Nice Rhom and for 50 bucks thats a steal


----------



## Cjwheatley (Dec 7, 2009)

I dont know where his collection was but all i was wondering what you call his color
What color is he?


----------



## RonW (Sep 2, 2003)

Looks a bit odd.


----------



## Cjwheatley (Dec 7, 2009)

thats what i think too. he is really aggresive and active greets u at the tank(finger chaser),
but his color is like a dull blue he has red eyes like a rhom his tail pattern matches a rhom but
ive never really seen one just like him. i have a blue diamond rhom too picture perfect but this guy is wierd. what would u call him?
Ive never heard of a dull blue piranha haha.


----------



## CLUSTER ONE (Aug 2, 2006)

Cjwheatley said:


> thats what i think too. he is really aggresive and active greets u at the tank(finger chaser),
> but his color is like a dull blue he has red eyes like a rhom his tail pattern matches a rhom but
> ive never really seen one just like him. i have a blue diamond rhom too picture perfect but this guy is wierd. what would u call him?
> Ive never heard of a dull blue piranha haha.

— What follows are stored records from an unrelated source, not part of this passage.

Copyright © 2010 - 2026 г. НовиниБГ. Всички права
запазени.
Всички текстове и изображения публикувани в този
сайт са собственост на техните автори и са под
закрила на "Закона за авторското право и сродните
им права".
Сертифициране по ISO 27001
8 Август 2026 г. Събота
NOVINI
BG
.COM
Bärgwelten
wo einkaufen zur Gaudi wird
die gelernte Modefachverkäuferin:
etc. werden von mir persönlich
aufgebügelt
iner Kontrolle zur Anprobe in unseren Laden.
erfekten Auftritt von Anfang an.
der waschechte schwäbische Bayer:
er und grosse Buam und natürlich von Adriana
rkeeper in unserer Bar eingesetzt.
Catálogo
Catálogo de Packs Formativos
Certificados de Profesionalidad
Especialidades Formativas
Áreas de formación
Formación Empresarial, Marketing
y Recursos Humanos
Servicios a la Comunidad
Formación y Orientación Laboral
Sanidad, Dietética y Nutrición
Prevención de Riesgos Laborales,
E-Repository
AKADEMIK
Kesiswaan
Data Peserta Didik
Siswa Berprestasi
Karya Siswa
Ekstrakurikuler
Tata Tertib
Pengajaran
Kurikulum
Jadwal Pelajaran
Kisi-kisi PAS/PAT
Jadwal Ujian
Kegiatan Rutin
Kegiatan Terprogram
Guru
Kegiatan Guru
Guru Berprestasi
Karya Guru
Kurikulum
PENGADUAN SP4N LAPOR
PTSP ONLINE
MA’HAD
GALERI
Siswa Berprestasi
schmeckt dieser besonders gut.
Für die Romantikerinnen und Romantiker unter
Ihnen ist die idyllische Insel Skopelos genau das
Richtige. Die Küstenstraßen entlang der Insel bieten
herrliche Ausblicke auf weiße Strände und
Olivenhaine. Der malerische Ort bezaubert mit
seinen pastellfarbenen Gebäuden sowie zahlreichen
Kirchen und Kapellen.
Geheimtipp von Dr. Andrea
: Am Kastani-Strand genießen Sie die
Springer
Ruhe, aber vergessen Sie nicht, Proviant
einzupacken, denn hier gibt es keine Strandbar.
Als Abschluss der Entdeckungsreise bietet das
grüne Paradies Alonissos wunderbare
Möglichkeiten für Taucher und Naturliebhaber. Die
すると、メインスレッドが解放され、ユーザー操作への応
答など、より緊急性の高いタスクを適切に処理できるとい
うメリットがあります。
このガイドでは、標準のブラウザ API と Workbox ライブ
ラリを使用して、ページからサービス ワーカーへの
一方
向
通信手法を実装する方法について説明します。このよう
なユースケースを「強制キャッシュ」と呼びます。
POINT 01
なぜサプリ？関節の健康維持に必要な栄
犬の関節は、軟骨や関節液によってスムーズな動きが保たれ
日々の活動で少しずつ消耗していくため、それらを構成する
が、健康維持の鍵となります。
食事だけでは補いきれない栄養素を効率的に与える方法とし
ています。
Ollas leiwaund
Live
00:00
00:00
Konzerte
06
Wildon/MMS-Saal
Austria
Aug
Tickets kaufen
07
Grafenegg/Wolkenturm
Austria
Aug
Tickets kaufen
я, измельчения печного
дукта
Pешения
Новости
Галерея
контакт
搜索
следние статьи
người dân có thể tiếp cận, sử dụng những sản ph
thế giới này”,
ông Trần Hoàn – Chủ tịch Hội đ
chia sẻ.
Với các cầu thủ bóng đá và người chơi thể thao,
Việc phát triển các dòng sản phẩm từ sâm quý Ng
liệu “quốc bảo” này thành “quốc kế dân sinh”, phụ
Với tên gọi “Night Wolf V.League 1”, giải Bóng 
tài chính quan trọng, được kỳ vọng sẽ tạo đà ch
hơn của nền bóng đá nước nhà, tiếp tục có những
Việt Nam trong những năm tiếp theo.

 great deal. A rhom that size can fetch a couple hundred.


----------



## Buckman (Jan 10, 2007)

does it look anything like this? Jaeh's gibbus


----------



## Ja'eh (Jan 8, 2007)

I was thinking the same thing but unfortunately without a collection point you'll never truely know. Great looking fish you have there CJ and at fifty bucks all I can say is wow!


----------



## Cjwheatley (Dec 7, 2009)

Dude that is the closest thing ive seen so far but i thought gibbus was a smaller species. My fish is 12"-13" and he has red eyes just like Ja eh.


----------



## Buckman (Jan 10, 2007)

it looks very similar. i'm not sure about the size issue. but like J said, without the collection point we can't be sure, but on the same note you can call it what you want and no one can argue with you. if you had posted it as a gibbus i wouldn't have disputed it. i hope that helps.


----------